What could the police do to prevent terror strikes? This question comes into sharp focus in the backdrop of reports that intelligence agencies had already issued warning about the impending attacks. While the ‘actionable’ intelligence inputs about movement of terror suspects or about an impending strike would help the field-level officials to take specific measures, the ‘general’ alerts are ignored to a large extent for the simple reasons that measures initiated on these general alerts are taken up with an air of casualness.

But the crucial component of any anti-terror initiative, the people’s cooperation, seems to have been given a low priority by the law enforcement agencies, more conspicuously in the latest blasts. A section of police officers argue that while alerts which have ‘actionable inputs’ must be kept secret and worked on, the general alerts must be publicised so that people become aware of the possibility. Though such a tactic could trigger some insecurity feeling among people, at least they would report any suspicious looking objects or look out for those moving in suspicious manner.

After the Lumbini and Gokul Chat blasts in 2007, the city police took up a systematic drive to sensitise people on terror attacks. Right from using the police website, which had a dedicated page on terror (http://bit.ly/YVqW1u) listing out the ways of identifying a suspect to the procedures to be followed, if something had happened. The police did indeed put their soul into the education drive – the caller tune of all mobiles of police department were changed to messages asking the callers to be cautious about suspicious looking objects left on roads. Specially made documentaries were mandatorily screened in movie theatres and TV channels requested to show the clips. At every traffic junctions, traffic policemen blared anti-terror precautions to be taken. The special branch and task force officials regularly conducted mock drills, began checking up lodges and periodic ‘naka bandi’ and cordon and search operations were taken up.

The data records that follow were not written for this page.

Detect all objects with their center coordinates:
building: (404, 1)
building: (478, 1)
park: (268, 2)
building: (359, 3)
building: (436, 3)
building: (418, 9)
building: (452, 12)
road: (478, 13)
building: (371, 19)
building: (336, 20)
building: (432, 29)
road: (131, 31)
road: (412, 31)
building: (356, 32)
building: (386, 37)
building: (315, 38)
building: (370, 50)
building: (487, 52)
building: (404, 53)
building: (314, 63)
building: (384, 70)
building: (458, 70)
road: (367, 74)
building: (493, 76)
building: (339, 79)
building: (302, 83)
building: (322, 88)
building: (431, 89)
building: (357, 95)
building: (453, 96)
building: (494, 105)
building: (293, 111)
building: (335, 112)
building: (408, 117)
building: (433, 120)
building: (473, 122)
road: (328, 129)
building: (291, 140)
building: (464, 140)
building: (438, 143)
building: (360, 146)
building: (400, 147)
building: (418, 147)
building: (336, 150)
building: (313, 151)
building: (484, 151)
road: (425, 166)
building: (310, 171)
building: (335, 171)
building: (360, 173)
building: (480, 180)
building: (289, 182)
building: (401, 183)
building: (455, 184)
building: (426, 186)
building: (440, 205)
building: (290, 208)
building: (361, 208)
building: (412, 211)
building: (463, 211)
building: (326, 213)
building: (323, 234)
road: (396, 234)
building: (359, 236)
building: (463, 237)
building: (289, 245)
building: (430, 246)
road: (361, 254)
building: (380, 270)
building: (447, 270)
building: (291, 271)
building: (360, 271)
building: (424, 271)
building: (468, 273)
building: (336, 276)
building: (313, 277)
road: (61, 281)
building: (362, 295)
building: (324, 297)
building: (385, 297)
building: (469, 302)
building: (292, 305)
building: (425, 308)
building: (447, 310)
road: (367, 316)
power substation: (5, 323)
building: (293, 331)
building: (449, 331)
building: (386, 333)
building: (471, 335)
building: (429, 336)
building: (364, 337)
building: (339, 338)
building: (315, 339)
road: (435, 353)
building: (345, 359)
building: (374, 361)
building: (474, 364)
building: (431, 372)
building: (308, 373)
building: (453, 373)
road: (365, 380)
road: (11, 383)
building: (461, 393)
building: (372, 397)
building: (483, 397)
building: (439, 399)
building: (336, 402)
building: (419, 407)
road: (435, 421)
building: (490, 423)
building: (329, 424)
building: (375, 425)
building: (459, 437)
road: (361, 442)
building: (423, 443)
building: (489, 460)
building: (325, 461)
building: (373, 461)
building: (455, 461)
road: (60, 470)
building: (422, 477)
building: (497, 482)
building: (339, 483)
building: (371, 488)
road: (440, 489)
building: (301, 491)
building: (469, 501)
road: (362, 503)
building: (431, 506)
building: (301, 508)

The sub-inspectors visited houses in their sectors to verify the antecedents of tenants and the continuity of all these measures created a situation where every citizen was primed to look out for trouble, even if it had made people xenophobic to some extent. But over a period of time, this experiment was abandoned, though many other cities replicated the ‘Hyderabad Initiative’.

The best example of such heightened awareness is that of a municipal sweeper who noticed a packet abandoned near Lingampally railway line on November 9, 2007. She opened the pack and had just seen two wires. A packet with some wires was indicative of a bomb and she promptly alerted her employer who called in police. Indeed it turned out to be a bomb. And that was detected because of the awareness of an illiterate woman. This awareness was possible because of an intense education drive, which is missing now.